# Task directions
Render every line of text in the material below as a JSON list of strings, one string per line, omitting blank lines. Leave the pictures out of the answer.

# The records
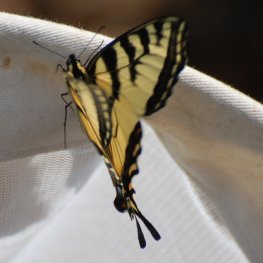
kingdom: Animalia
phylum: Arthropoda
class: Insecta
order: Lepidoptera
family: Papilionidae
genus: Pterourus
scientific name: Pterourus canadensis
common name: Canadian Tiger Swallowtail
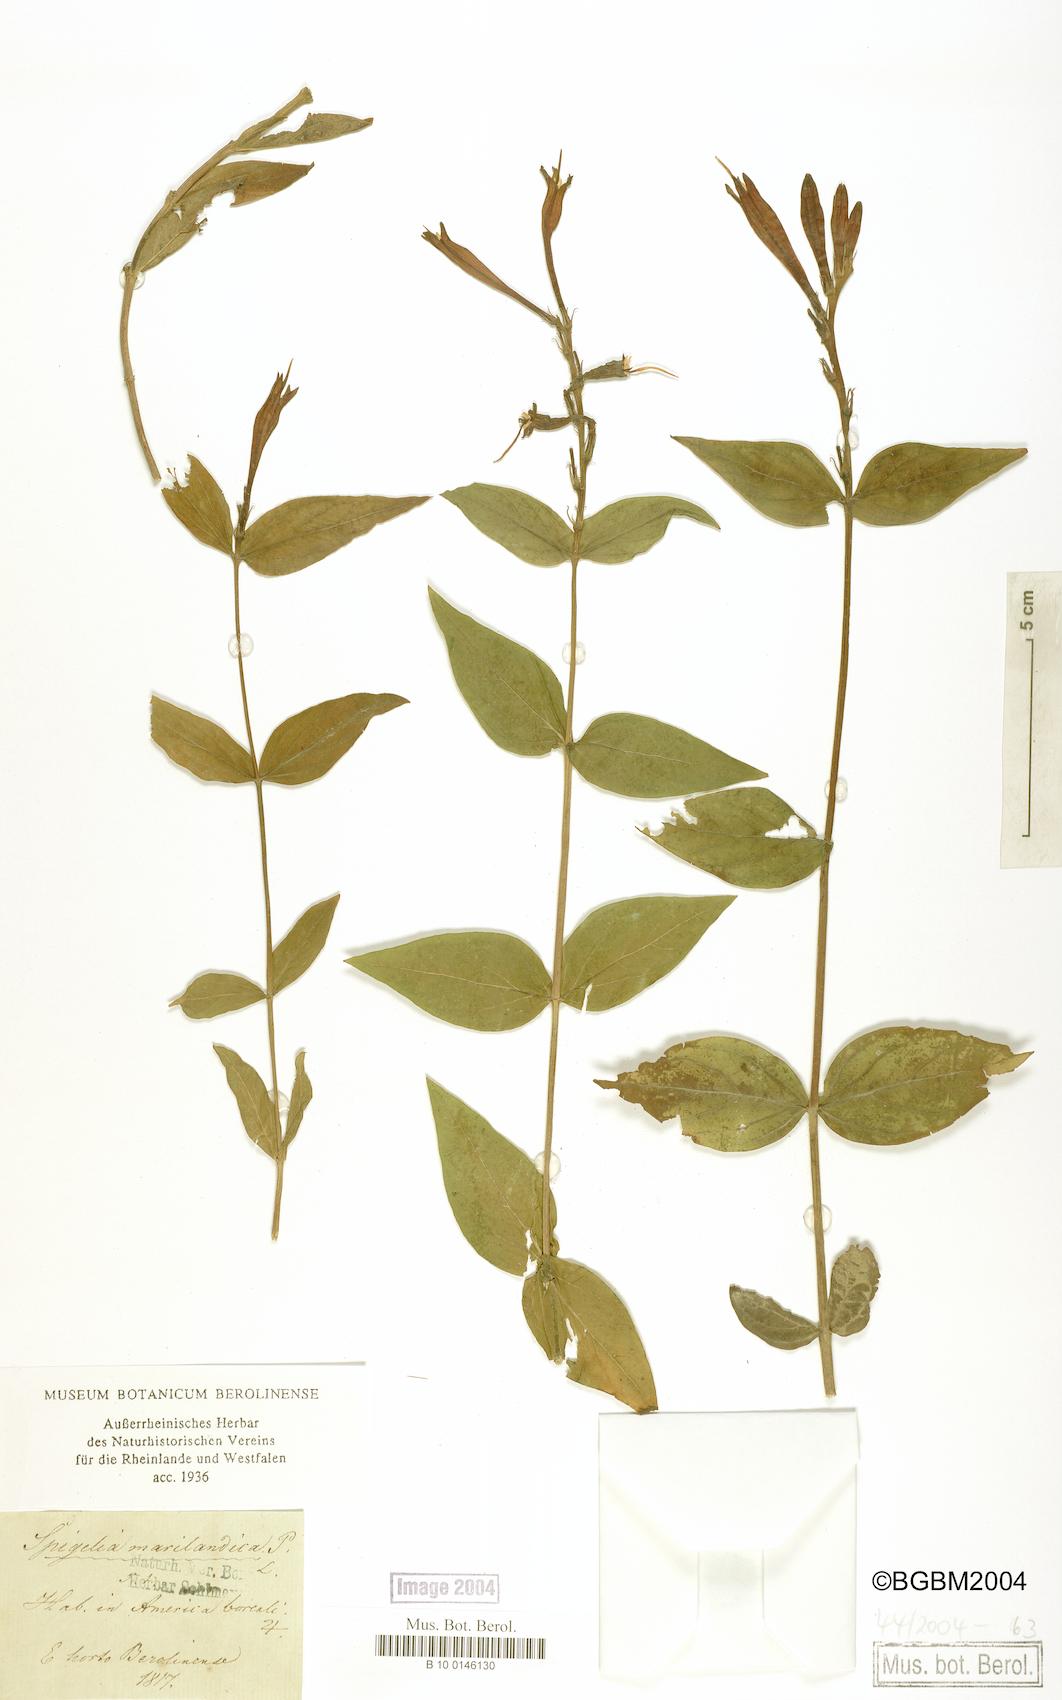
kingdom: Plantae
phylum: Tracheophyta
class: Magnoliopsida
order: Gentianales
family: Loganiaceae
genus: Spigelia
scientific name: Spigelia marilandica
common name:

# Task solution
[
  "kingdom: Animalia",
  "phylum: Arthropoda",
  "class: Insecta",
  "order: Lepidoptera",
  "family: Papilionidae",
  "genus: Pterourus",
  "scientific name: Pterourus canadensis",
  "common name: Canadian Tiger Swallowtail",
  "kingdom: Plantae",
  "phylum: Tracheophyta",
  "class: Magnoliopsida",
  "order: Gentianales",
  "family: Loganiaceae",
  "genus: Spigelia",
  "scientific name: Spigelia marilandica",
  "common name:"
]